Support for Cloudera Altus metadata and lineage extraction from Cloudera Navigator is not enabled by default. Configuration tasks must be completed in the Cloudera Altus console and in the Cloudera Manager Admin Console to enable this capability. Completing the configuration tasks requires your organization to have a Cloudera Altus account, and assume that you are successfully running jobs on clusters according to the processes detailed in the Cloudera Altus documentation.
How it Works: Background to the Setup Tasks
Every cluster deployed using Cloudera Altus is deployed as a Cloudera Manager cluster, that is, it has its own Cloudera Manager Server. This Cloudera Manager Server instance is read-only, but an Altus user—for example, a data engineer developing a new Hive or MapReduce2 script—can use Cloudera Manager to view execution and other details. This Cloudera Manager Server also includes the Telemetry Publisher role instance (daemon) that publishes data from the transient cluster to other systems. The Telemetry Publisher stores metadata and lineage details from the running transient cluster to a cloud-based storage location (for example, an Amazon S3 bucket) specified in the Altus Environment used to instantiate the cluster.
It is the Telemetry Publisher role instance running in the Cloudera Manager Server of a Cloudera Altus cluster and the cloud-based storage mechanism that enables Cloudera Navigator to obtain metadata and lineage information from single-user transient clusters. Before the cluster shuts down, an internal process checks to ensure that all metadata and lineage from that transient cluster has been successfully published to the specified cloud-based storage resource.
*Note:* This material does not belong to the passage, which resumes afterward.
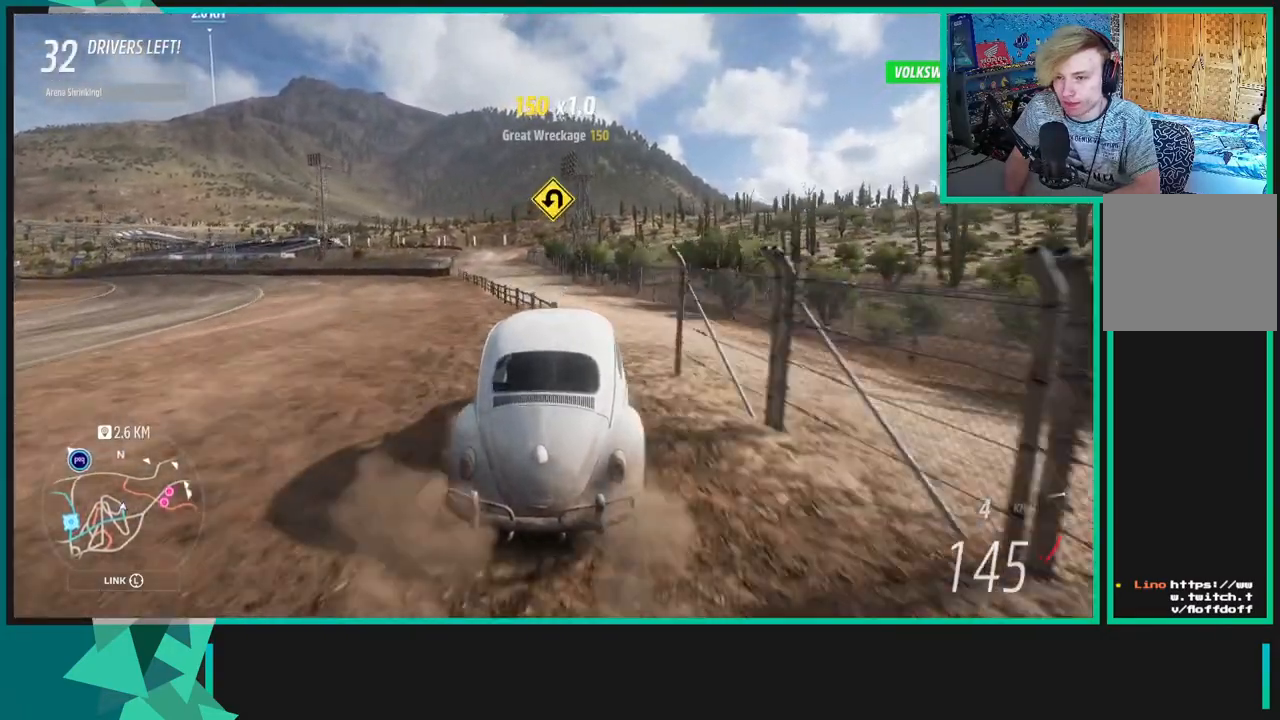
{"buttons": ["R2"], "left_stick": "down-left", "right_stick": "up", "events": []}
Meanwhile, the on-premises Cloudera Navigator instance has been collecting the metadata and lineage information by reading from the same cloud-based storage location. Because cloud storage is a persistent store that runs independently and is not part of the transient cluster, it remains a viable source of data for Cloudera Navigator.
These system interactions are all but transparent to both Cloudera Altus users and Cloudera Navigator data stewards and other users. However, enabling the interaction involves several preliminary tasks across both Cloudera Altus and Cloudera Navigator. The specifics vary, depending on the cloud provider.